*Short problem:* Can you rewrite the listing below as a numbered list, covering only the lines from its start through the line holding "scientific name: Trifolium repens", inclusive, and leaving out any blank lines?

Dataset excerpts:
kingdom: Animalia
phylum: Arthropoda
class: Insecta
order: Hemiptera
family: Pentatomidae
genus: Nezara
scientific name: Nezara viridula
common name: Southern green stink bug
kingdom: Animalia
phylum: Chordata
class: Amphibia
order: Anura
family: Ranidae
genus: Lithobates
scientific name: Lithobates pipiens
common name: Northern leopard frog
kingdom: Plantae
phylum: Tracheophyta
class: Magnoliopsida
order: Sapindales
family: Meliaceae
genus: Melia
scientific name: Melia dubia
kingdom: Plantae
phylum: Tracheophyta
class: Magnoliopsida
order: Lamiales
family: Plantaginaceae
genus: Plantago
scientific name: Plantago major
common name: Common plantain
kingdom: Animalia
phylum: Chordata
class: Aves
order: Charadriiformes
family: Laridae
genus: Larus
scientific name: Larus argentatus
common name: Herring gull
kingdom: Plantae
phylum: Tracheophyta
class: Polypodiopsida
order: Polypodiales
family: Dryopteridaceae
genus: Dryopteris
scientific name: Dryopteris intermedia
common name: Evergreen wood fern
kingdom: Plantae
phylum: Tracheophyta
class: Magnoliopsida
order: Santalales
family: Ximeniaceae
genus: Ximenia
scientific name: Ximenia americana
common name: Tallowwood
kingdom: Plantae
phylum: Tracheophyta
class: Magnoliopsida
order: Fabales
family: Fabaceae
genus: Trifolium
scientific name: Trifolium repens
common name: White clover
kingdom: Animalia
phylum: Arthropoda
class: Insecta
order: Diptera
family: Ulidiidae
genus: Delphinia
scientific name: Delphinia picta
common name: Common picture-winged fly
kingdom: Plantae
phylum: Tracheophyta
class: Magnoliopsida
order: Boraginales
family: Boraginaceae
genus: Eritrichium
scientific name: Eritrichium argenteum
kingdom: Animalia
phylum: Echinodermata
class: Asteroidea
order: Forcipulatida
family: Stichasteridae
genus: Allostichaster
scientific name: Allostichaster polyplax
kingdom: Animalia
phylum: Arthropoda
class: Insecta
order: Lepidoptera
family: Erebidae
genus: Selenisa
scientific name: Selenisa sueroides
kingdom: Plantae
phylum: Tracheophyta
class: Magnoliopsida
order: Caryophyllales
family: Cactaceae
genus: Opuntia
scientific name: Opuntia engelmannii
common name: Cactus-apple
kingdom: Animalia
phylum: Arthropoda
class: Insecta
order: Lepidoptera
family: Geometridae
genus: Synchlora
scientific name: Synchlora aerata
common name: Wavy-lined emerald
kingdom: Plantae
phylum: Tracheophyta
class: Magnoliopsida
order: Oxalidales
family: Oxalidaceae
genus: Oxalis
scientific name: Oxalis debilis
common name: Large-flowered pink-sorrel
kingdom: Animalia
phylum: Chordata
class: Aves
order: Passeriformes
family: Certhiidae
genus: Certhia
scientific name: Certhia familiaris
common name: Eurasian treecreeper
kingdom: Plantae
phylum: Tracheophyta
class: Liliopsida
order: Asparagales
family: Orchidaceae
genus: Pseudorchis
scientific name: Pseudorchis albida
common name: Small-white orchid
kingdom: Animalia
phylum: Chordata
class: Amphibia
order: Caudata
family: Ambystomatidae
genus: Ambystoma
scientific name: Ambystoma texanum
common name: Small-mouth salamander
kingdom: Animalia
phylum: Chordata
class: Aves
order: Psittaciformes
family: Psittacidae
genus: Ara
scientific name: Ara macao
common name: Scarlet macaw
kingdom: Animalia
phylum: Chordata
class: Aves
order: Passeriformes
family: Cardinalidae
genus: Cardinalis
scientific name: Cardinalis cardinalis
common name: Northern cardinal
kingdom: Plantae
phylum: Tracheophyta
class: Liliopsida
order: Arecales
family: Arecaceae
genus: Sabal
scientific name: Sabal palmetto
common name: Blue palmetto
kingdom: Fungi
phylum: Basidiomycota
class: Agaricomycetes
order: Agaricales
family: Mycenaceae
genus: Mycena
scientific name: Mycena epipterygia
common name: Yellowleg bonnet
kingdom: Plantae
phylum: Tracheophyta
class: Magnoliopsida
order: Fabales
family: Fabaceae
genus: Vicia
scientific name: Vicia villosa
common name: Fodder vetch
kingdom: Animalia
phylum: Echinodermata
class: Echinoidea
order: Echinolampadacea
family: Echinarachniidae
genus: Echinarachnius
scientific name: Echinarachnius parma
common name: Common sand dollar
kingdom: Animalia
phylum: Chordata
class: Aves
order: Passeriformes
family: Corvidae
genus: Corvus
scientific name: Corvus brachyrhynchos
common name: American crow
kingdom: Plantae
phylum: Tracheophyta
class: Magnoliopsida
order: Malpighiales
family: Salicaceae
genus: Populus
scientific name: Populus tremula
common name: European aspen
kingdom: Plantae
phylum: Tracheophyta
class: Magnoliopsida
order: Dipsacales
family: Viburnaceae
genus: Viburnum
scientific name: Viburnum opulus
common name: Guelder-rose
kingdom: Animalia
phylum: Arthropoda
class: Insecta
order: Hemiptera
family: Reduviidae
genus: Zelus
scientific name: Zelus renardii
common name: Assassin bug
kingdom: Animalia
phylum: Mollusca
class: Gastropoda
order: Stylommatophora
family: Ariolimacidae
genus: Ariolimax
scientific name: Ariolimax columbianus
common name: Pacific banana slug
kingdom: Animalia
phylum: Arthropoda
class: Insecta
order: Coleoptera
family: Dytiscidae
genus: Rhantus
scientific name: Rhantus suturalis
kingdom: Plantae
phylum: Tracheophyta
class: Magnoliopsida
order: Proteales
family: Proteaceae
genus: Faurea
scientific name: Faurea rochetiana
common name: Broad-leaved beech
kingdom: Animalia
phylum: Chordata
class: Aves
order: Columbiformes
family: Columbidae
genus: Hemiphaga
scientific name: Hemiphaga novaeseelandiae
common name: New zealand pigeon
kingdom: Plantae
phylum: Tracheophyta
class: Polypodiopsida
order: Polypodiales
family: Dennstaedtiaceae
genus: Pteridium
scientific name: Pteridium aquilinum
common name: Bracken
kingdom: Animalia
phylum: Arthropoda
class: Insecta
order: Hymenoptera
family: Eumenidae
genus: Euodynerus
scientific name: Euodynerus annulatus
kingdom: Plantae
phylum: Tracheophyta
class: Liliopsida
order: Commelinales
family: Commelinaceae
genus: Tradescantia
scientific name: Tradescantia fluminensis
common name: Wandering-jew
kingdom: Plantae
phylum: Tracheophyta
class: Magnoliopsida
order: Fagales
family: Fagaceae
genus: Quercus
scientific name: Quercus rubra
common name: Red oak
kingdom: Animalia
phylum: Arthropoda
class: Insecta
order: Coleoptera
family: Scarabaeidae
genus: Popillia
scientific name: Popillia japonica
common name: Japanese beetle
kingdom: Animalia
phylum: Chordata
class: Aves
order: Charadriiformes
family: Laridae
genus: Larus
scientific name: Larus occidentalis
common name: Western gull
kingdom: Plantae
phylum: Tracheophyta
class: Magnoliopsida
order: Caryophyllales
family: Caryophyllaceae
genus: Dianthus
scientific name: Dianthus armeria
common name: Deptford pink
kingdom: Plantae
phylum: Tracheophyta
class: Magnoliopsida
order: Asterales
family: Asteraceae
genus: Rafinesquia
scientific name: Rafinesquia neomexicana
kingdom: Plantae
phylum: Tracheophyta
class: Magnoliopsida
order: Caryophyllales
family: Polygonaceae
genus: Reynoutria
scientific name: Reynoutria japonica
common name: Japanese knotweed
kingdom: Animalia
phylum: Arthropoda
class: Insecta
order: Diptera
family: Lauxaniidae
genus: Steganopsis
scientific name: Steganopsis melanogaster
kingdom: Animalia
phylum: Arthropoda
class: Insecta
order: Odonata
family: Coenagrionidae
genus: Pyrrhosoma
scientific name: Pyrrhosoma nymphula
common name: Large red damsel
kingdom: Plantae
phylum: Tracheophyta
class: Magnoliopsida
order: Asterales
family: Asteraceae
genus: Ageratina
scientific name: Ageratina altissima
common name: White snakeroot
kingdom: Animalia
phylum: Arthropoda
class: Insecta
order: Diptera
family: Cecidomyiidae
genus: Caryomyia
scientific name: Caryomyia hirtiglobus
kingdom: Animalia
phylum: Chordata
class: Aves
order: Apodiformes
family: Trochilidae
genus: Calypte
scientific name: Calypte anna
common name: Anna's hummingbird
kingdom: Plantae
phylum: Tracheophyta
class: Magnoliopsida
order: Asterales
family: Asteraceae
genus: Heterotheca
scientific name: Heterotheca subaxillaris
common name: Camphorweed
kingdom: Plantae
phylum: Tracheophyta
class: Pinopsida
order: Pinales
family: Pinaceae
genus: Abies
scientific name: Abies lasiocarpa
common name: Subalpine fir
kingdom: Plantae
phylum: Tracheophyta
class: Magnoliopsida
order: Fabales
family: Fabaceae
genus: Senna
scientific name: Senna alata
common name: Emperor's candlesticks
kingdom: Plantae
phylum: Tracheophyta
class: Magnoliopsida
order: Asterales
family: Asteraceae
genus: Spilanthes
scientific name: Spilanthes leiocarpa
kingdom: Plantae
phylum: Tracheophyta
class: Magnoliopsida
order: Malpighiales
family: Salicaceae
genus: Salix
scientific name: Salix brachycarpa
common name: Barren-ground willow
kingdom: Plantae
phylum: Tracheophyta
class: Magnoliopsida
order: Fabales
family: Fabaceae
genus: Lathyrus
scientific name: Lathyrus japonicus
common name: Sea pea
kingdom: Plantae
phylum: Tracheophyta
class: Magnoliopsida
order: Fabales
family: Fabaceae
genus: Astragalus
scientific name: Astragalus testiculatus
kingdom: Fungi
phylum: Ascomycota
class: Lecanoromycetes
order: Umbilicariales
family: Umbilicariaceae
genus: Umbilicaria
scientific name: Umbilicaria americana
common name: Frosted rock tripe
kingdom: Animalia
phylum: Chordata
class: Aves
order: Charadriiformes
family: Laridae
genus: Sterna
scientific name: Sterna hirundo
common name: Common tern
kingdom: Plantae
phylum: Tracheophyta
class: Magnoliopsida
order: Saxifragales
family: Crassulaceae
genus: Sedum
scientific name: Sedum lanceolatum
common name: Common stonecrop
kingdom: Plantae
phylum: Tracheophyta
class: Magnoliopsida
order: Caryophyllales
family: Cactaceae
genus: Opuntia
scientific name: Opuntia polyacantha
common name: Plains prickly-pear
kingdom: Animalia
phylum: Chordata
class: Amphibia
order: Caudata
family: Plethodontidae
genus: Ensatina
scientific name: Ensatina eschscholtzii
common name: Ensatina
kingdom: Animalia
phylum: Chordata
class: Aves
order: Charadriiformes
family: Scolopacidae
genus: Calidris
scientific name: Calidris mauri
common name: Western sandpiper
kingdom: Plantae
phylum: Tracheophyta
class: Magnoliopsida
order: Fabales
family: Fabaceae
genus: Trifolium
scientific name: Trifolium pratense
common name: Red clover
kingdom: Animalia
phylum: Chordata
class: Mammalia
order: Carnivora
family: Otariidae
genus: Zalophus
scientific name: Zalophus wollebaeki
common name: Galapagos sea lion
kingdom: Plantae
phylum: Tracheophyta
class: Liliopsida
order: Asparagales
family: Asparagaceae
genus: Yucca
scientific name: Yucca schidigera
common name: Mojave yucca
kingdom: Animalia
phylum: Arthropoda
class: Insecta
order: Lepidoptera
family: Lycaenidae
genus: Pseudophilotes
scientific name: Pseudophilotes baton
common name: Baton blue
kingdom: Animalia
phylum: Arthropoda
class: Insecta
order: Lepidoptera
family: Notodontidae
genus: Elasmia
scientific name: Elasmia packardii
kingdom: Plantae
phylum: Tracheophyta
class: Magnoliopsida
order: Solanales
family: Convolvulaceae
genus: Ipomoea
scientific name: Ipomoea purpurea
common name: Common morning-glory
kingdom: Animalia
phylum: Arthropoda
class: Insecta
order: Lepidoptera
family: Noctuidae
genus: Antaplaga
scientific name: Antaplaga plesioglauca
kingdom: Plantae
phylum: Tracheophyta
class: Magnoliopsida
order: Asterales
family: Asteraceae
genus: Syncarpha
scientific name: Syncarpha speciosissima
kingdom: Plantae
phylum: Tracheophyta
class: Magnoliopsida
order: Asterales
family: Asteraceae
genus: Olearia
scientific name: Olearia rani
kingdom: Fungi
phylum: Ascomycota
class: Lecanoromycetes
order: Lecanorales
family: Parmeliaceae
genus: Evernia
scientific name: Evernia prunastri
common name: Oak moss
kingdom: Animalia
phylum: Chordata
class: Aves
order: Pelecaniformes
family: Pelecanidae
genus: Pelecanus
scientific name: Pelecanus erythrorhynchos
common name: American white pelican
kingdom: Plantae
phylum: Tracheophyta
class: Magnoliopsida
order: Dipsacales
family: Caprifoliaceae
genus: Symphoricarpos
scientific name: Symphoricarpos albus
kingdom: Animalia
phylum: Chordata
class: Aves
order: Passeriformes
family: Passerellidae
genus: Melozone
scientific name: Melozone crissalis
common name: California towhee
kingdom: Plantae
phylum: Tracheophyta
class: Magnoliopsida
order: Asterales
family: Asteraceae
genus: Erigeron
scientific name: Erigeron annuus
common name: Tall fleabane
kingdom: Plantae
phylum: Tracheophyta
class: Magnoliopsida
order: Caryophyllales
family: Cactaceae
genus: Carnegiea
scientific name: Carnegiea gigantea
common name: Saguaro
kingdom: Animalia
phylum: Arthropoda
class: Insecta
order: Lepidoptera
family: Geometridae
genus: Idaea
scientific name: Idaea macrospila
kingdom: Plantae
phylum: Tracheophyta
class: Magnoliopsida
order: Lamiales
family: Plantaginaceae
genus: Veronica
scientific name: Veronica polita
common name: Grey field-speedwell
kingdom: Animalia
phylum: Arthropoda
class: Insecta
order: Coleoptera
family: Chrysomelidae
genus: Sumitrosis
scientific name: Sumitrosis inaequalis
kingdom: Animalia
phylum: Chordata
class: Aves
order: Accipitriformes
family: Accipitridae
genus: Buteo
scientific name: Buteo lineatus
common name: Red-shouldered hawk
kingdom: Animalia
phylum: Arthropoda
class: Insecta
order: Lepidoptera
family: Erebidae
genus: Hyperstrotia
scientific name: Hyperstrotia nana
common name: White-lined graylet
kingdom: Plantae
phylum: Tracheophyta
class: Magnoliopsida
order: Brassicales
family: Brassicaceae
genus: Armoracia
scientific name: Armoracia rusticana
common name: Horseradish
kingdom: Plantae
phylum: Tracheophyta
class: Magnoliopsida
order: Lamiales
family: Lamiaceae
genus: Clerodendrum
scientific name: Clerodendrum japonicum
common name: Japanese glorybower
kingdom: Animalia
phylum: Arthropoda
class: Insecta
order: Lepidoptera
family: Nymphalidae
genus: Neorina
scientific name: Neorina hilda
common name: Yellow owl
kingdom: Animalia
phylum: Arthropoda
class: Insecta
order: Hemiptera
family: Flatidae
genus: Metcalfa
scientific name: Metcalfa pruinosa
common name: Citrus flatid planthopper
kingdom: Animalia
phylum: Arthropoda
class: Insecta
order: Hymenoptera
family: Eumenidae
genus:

*Answer to this problem:*
1. kingdom: Animalia
2. phylum: Arthropoda
3. class: Insecta
4. order: Hemiptera
5. family: Pentatomidae
6. genus: Nezara
7. scientific name: Nezara viridula
8. common name: Southern green stink bug
9. kingdom: Animalia
10. phylum: Chordata
11. class: Amphibia
12. order: Anura
13. family: Ranidae
14. genus: Lithobates
15. scientific name: Lithobates pipiens
16. common name: Northern leopard frog
17. kingdom: Plantae
18. phylum: Tracheophyta
19. class: Magnoliopsida
20. order: Sapindales
21. family: Meliaceae
22. genus: Melia
23. scientific name: Melia dubia
24. kingdom: Plantae
25. phylum: Tracheophyta
26. class: Magnoliopsida
27. order: Lamiales
28. family: Plantaginaceae
29. genus: Plantago
30. scientific name: Plantago major
31. common name: Common plantain
32. kingdom: Animalia
33. phylum: Chordata
34. class: Aves
35. order: Charadriiformes
36. family: Laridae
37. genus: Larus
38. scientific name: Larus argentatus
39. common name: Herring gull
40. kingdom: Plantae
41. phylum: Tracheophyta
42. class: Polypodiopsida
43. order: Polypodiales
44. family: Dryopteridaceae
45. genus: Dryopteris
46. scientific name: Dryopteris intermedia
47. common name: Evergreen wood fern
48. kingdom: Plantae
49. phylum: Tracheophyta
50. class: Magnoliopsida
51. order: Santalales
52. family: Ximeniaceae
53. genus: Ximenia
54. scientific name: Ximenia americana
55. common name: Tallowwood
56. kingdom: Plantae
57. phylum: Tracheophyta
58. class: Magnoliopsida
59. order: Fabales
60. family: Fabaceae
61. genus: Trifolium
62. scientific name: Trifolium repens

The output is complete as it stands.